On Linux and Windows there is no method by which you can be notified in an asynchronous manner that a child process has exited. Rather than polling all child processes constantly NuProcess uses what we call "Soft Exit Detection". When a child process exits, the OS automatically closes all of it's open file handles; which is something about which we can be notified. So, on Linux and Windows when NuProcess determines that both the STDOUT and STDERR streams have been closed in the child process, that child process is put into a "dead pool". The processes in the dead pool are polled to determine when they have truly exited and what their exit status was. See com.zaxxer.nuprocess.deadPoolPollMs

The default value for this property is true. Setting this value to false will completely disable process exit detection, and the ``NuProcess.waitFor()" API MUST be used. Failure to invoke this API on Linux will result in an ever-growing accumulation of "zombie" processes and eventually an inability to create new processes. There is very little reason to disable soft exit detection unless you have child process that itself closes the STDOUT and STDERR streams.

com.zaxxer.nuprocess.deadPoolPollMs

On Linux and Windows, when Soft Exit Detection is enabled (the default), this property controls how often the processes in the dead pool are polled for their exit status. The default value is 250ms, and the minimum value is 100ms.

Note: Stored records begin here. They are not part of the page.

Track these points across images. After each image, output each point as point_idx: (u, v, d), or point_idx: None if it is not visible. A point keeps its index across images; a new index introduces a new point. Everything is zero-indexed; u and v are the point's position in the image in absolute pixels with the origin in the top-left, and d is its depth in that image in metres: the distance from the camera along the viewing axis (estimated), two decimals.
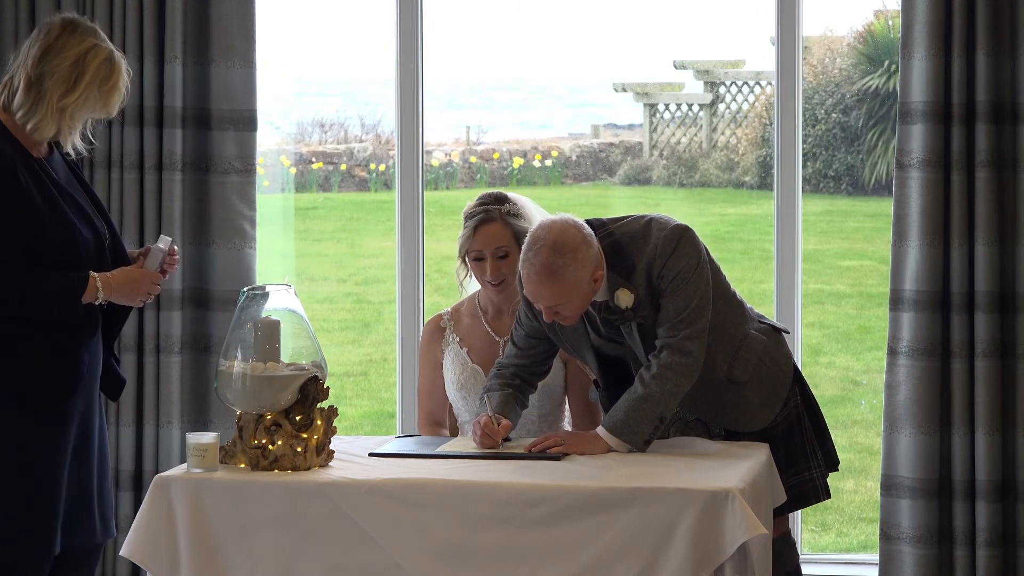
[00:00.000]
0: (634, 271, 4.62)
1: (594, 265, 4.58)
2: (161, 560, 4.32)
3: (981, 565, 5.54)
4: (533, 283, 4.57)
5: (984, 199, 5.50)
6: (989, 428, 5.52)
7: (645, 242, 4.63)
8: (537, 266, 4.54)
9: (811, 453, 4.83)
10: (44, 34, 4.59)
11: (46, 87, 4.54)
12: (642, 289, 4.63)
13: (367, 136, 12.71)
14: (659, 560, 4.12)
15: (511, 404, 4.78)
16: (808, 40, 11.46)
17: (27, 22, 5.90)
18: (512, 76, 12.92)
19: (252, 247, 5.92)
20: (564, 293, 4.56)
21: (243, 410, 4.44)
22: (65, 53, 4.56)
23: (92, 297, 4.54)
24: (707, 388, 4.71)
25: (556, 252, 4.53)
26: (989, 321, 5.51)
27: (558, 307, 4.59)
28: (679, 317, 4.59)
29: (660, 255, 4.60)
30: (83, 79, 4.57)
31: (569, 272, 4.53)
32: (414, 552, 4.22)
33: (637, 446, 4.56)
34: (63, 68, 4.55)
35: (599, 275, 4.60)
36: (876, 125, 11.55)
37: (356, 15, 11.54)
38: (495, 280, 5.04)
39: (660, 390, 4.56)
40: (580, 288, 4.57)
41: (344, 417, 9.46)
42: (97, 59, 4.60)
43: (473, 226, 5.04)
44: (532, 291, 4.59)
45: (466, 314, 5.20)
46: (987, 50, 5.46)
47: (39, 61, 4.55)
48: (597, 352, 4.79)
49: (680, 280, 4.59)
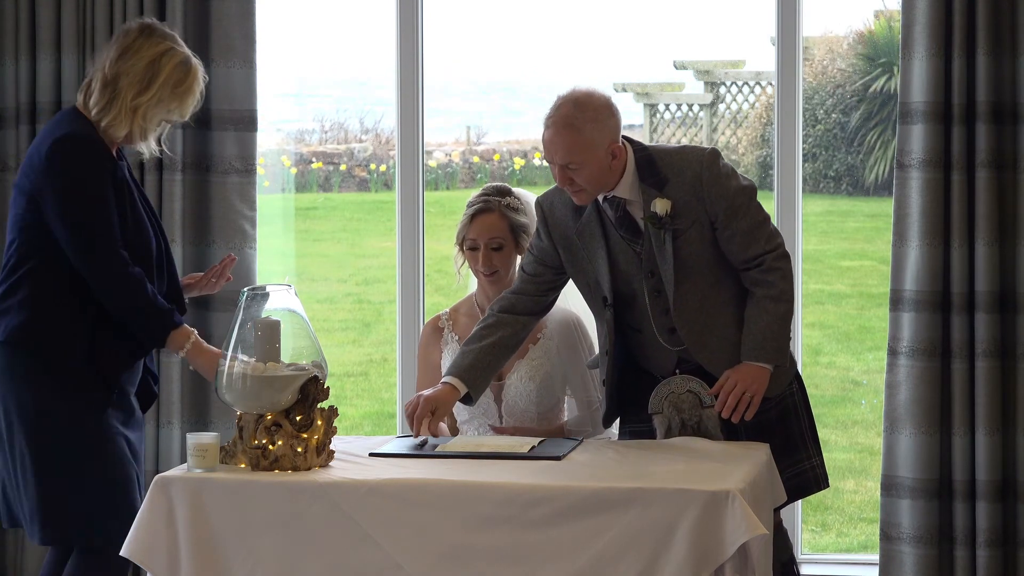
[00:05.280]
0: (667, 183, 4.68)
1: (613, 135, 4.65)
2: (161, 560, 4.32)
3: (981, 565, 5.54)
4: (550, 134, 4.63)
5: (984, 199, 5.50)
6: (989, 428, 5.52)
7: (681, 158, 4.71)
8: (556, 118, 4.62)
9: (809, 442, 4.85)
10: (122, 36, 4.71)
11: (120, 87, 4.65)
12: (679, 201, 4.68)
13: (367, 136, 12.71)
14: (659, 560, 4.12)
15: (480, 367, 4.80)
16: (808, 40, 11.46)
17: (27, 22, 5.90)
18: (512, 76, 12.92)
19: (252, 247, 5.92)
20: (579, 149, 4.60)
21: (243, 410, 4.44)
22: (141, 54, 4.68)
23: (177, 347, 4.69)
24: (717, 340, 4.75)
25: (577, 107, 4.61)
26: (989, 321, 5.51)
27: (572, 168, 4.62)
28: (754, 227, 4.70)
29: (709, 172, 4.68)
30: (157, 80, 4.68)
31: (587, 129, 4.60)
32: (414, 552, 4.22)
33: (787, 360, 4.76)
34: (138, 69, 4.67)
35: (617, 150, 4.66)
36: (876, 125, 11.56)
37: (356, 15, 11.55)
38: (487, 270, 5.08)
39: (787, 307, 4.71)
40: (595, 151, 4.62)
41: (344, 417, 9.46)
42: (172, 61, 4.70)
43: (471, 214, 5.09)
44: (548, 143, 4.65)
45: (464, 313, 5.22)
46: (987, 50, 5.47)
47: (115, 62, 4.67)
48: (611, 274, 4.78)
49: (743, 197, 4.70)
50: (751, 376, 4.70)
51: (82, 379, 4.62)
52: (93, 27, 5.85)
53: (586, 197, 4.70)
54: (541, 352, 5.11)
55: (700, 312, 4.75)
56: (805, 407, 4.88)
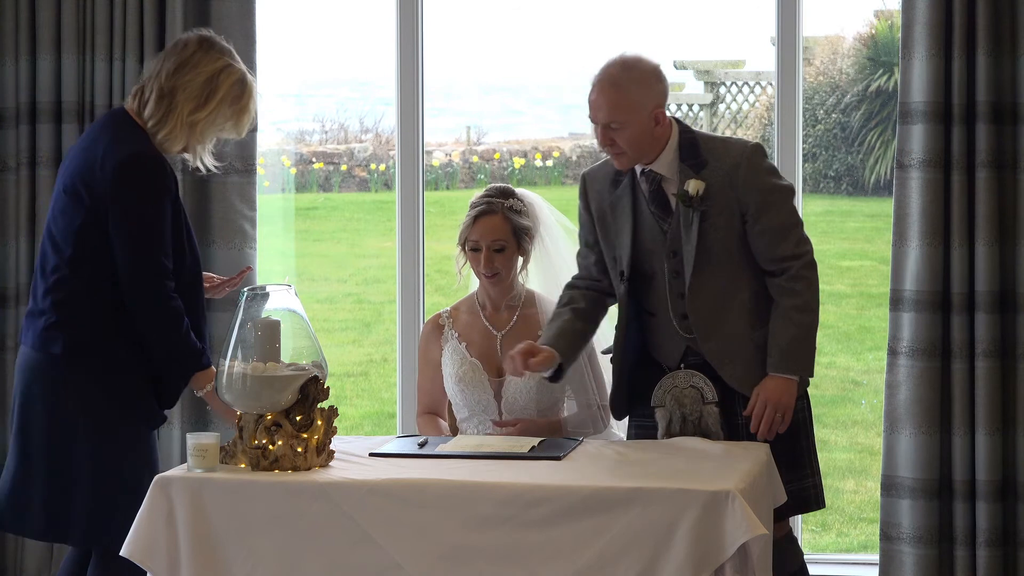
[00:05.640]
0: (705, 166, 4.71)
1: (658, 100, 4.70)
2: (161, 560, 4.32)
3: (981, 565, 5.54)
4: (595, 93, 4.69)
5: (984, 199, 5.50)
6: (989, 428, 5.52)
7: (724, 145, 4.75)
8: (602, 77, 4.69)
9: (813, 460, 4.85)
10: (180, 49, 4.68)
11: (177, 100, 4.63)
12: (714, 185, 4.70)
13: (367, 136, 12.71)
14: (659, 560, 4.12)
15: (567, 332, 4.84)
16: (808, 40, 11.45)
17: (27, 22, 5.90)
18: (512, 76, 12.92)
19: (252, 247, 5.92)
20: (622, 109, 4.65)
21: (243, 410, 4.44)
22: (200, 69, 4.66)
23: (198, 386, 4.71)
24: (726, 334, 4.76)
25: (624, 68, 4.68)
26: (989, 321, 5.51)
27: (613, 127, 4.67)
28: (784, 227, 4.71)
29: (748, 162, 4.70)
30: (215, 97, 4.66)
31: (632, 90, 4.66)
32: (414, 552, 4.22)
33: (813, 372, 4.76)
34: (196, 84, 4.65)
35: (660, 116, 4.70)
36: (876, 125, 11.56)
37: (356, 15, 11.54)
38: (488, 272, 5.08)
39: (812, 318, 4.71)
40: (638, 113, 4.66)
41: (344, 417, 9.46)
42: (230, 78, 4.68)
43: (474, 216, 5.09)
44: (593, 103, 4.69)
45: (465, 311, 5.22)
46: (987, 50, 5.47)
47: (172, 74, 4.64)
48: (633, 248, 4.81)
49: (777, 195, 4.72)
50: (778, 392, 4.70)
51: (137, 390, 4.65)
52: (93, 27, 5.85)
53: (626, 161, 4.73)
54: None
55: (714, 301, 4.75)
56: (810, 425, 4.88)
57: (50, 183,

com.zaxxer.nuprocess.lingerTimeMs

This property controls how long the processing thread(s) remains after the last executing child process has exited. In order to avoid the overhead of starting up another processing thread, if processes are frequently run it may be desirable for the processing thread to remain (linger) for some amount of time (default 2500ms).

Related Projects

Charles Duffy has developed a Clojure wrapper library here. Julien Viet has developed a Vert.x 3 library here.

Limitations

The following limitations exist in NuProcess:

  • Currently only supports Linux, Windows, and MacOS X.
  • Java 7 and above
  • Linux support requires at least kernel version 2.6.17 or higher (kernels after June 2006)